To do: For this exercise, the lines from the one with "pyautogui.moveTo(300, 107); pyautogui.dragTo(362, 196)" through the end of the material below must be output exactly, without pictures.

Excerpted records:
********************

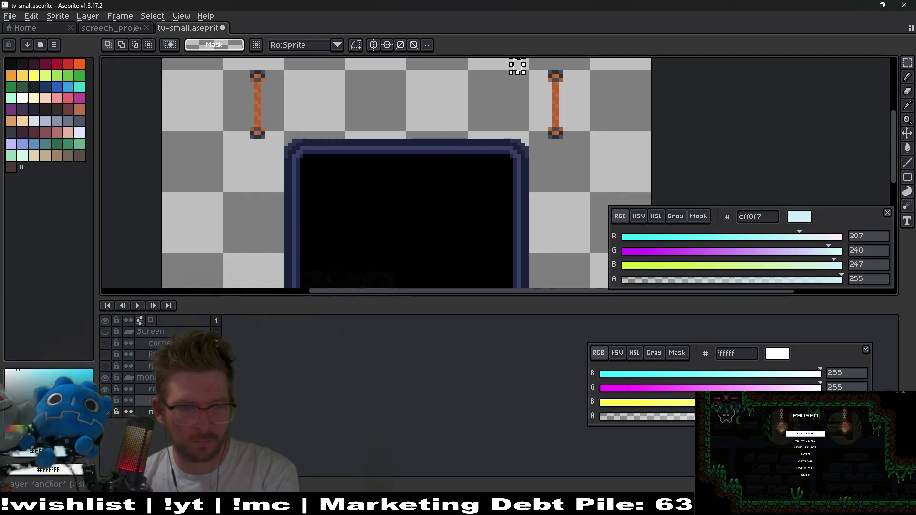
pyautogui.scroll(-3, 519, 67)
pyautogui.scroll(2, 534, 117)
pyautogui.moveTo(465, 93); pyautogui.dragTo(581, 183)
pyautogui.click(577, 192)
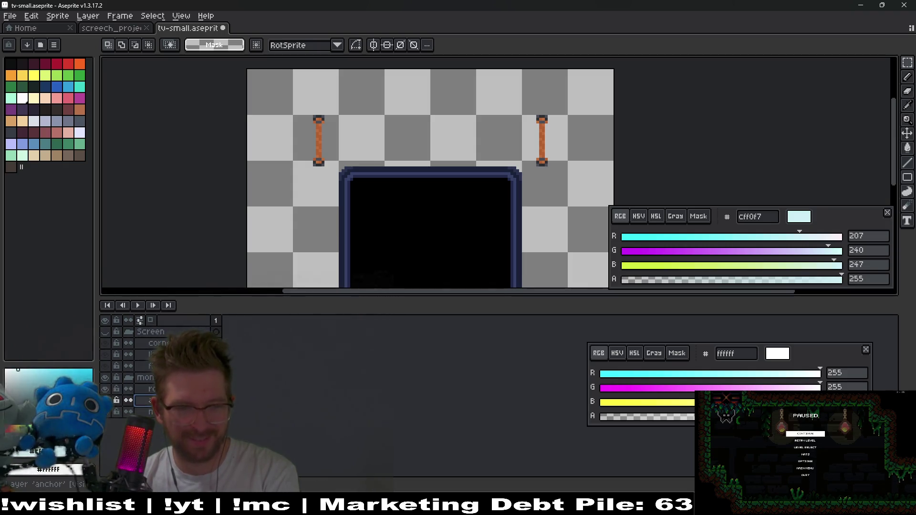
pyautogui.moveTo(507, 85); pyautogui.dragTo(603, 201)
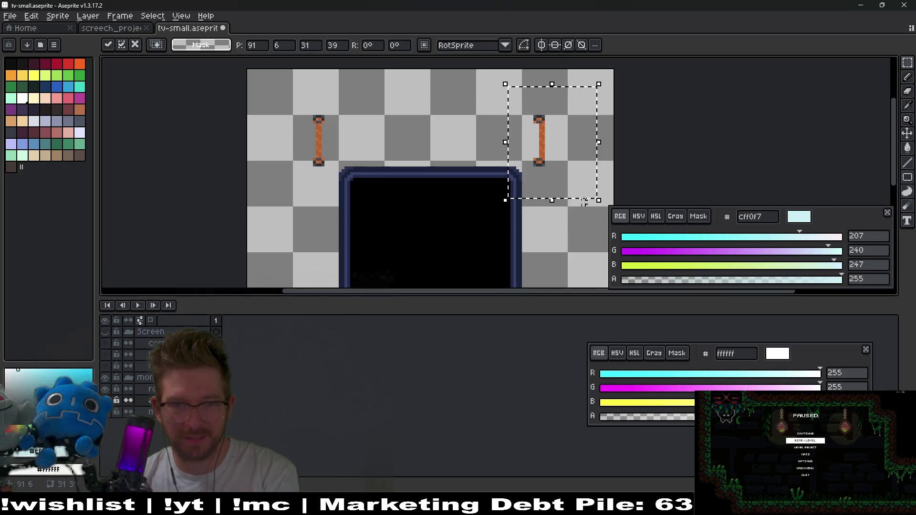
pyautogui.press('Left')
pyautogui.press('Left')
pyautogui.press('Left')
pyautogui.press('Left')
pyautogui.press('ctrl+d')
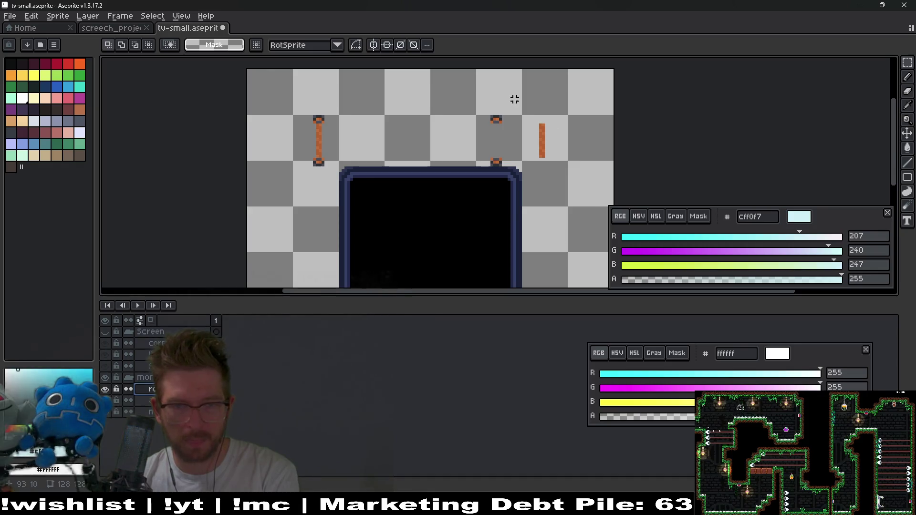
# Move the right orange bar 13 pixels left and the left bar right, fine-tuning each
pyautogui.moveTo(515, 99); pyautogui.dragTo(594, 216)
pyautogui.press('Left')
pyautogui.press('Left')
pyautogui.press('Left')
pyautogui.press('Left')
pyautogui.press('Left')
pyautogui.press('Left')
pyautogui.moveTo(300, 107); pyautogui.dragTo(362, 196)
pyautogui.press('Right')
pyautogui.press('Right')
pyautogui.press('Right')
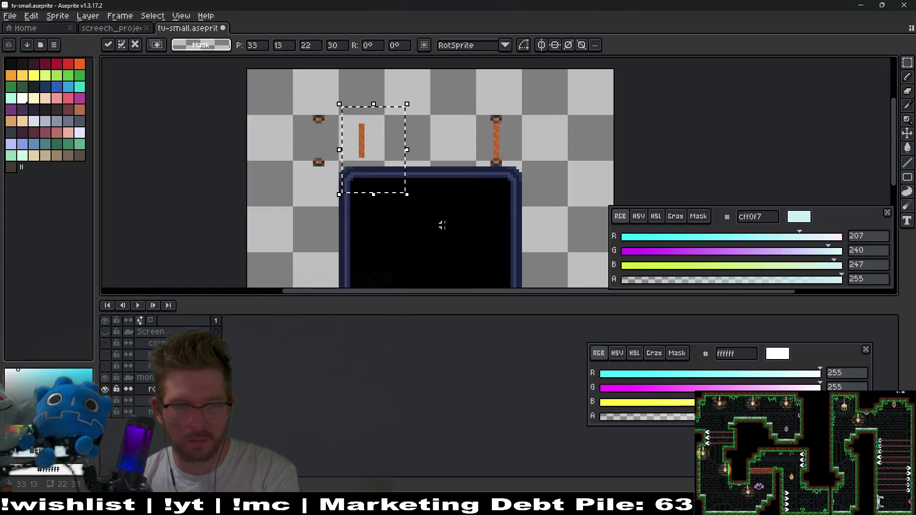
pyautogui.click(442, 225)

********************

Exercise output:
pyautogui.moveTo(300, 107); pyautogui.dragTo(362, 196)
pyautogui.press('Right')
pyautogui.press('Right')
pyautogui.press('Right')
pyautogui.click(442, 225)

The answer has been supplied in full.